Separate subsequent reports in Blick and Bild newspapers, however, claimed the 34-year-old Finn had endangered his own deal by demanding more money and more than a single additional season.
“As far as I understand, the terms we have talked about are all ok,” Bottas said in Austin. “Audi should have a sufficient budget for that, so I don’t think that’s the problem.”
However, rumors are swirling in the paddock that Audi parent Volkswagen’s financial crisis – having fallen a reported 500,000 road car sales short per year – could lead to the German giant offloading its new F1 liability.
“This is VW’s biggest crisis since the early 90s,” one analyst told the Financial Times. They went headlong into the Green New Scam all-electric car push, and now they are paying the price.
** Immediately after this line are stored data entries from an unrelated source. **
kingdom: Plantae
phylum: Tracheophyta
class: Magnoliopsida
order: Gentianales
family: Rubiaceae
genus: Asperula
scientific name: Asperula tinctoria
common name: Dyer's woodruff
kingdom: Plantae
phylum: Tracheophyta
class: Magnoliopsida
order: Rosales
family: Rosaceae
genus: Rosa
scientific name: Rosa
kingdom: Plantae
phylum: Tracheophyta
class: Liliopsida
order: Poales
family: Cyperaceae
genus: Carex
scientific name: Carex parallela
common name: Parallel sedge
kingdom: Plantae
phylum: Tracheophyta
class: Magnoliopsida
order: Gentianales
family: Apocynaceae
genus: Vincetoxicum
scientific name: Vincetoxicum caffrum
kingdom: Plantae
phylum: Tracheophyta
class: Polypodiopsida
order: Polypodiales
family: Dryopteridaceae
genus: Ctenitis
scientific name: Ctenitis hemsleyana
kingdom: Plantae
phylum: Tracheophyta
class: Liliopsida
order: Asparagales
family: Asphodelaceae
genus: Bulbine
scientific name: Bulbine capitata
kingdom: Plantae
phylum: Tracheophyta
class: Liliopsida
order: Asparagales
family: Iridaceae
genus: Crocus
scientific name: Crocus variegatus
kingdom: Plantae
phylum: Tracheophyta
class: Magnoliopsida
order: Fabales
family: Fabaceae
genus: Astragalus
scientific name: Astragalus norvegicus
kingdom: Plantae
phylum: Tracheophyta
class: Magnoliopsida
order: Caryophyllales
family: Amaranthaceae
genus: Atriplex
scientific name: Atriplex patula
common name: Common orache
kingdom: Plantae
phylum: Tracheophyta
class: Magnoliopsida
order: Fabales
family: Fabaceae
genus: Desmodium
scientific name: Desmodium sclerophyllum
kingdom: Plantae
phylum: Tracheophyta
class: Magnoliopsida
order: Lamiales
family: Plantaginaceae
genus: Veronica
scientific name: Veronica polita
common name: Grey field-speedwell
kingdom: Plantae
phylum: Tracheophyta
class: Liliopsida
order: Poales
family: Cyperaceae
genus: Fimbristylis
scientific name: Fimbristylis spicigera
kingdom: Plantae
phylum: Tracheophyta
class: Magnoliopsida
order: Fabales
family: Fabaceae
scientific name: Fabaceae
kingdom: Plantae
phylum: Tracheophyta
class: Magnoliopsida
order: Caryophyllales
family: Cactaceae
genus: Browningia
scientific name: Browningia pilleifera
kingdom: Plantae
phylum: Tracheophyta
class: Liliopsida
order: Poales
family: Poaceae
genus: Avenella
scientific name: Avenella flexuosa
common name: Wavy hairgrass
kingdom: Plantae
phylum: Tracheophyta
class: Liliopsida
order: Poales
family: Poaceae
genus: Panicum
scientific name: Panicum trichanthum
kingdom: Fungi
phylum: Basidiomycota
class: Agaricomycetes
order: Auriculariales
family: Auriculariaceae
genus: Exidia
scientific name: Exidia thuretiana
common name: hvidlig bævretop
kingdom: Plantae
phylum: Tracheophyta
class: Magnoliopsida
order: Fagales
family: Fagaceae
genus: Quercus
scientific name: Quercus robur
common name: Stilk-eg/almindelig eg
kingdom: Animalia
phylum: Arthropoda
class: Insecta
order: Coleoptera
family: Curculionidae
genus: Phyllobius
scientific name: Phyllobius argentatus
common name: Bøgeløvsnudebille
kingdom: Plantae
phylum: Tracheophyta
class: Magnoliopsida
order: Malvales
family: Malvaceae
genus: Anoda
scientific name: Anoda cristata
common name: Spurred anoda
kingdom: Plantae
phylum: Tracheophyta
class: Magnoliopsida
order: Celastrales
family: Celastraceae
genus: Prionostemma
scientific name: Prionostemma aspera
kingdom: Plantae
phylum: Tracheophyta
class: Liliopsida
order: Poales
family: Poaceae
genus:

Bottas says he is still talking to new Audi F1 boss Mattia Binotto “every week”, but he also admits that the Hinwil based team has “options” other than him for the second 2025 cockpit.
“It’s not in my hands anymore,” he insisted. “I’ll try to do my best this weekend and hopefully that will push things forward.
“I think I’ve said before that I was hoping to have the contract resolved before Austin, but at the moment I’m still waiting. So I think it’s more a question for Mattia now, not for me. I’ve been told that there is nothing I can do at the moment.”
Binotto declared last week that Mick Schumacher is “definitely” still an option, while Williams boss James Vowles is offering Franco Colapinto on loan.
“I believe I should be in this car,” Bottas said. “That would be in the best interest of the team.
“I love Formula 1 and I want to continue, so it’s a bit of a strange situation at the moment for me. In the end, it will come down to a decision between experience and youth.”
Bottas also hinted that Audi-Sauber’s dithering is limiting his potential options for a ‘plan B’.
“It’s heading towards the Christmas holidays, and by that time there are basically no places anywhere – either outside F1 or in other roles in F1. So of course there is a deadline for me, and I hope a decision will be made soon.”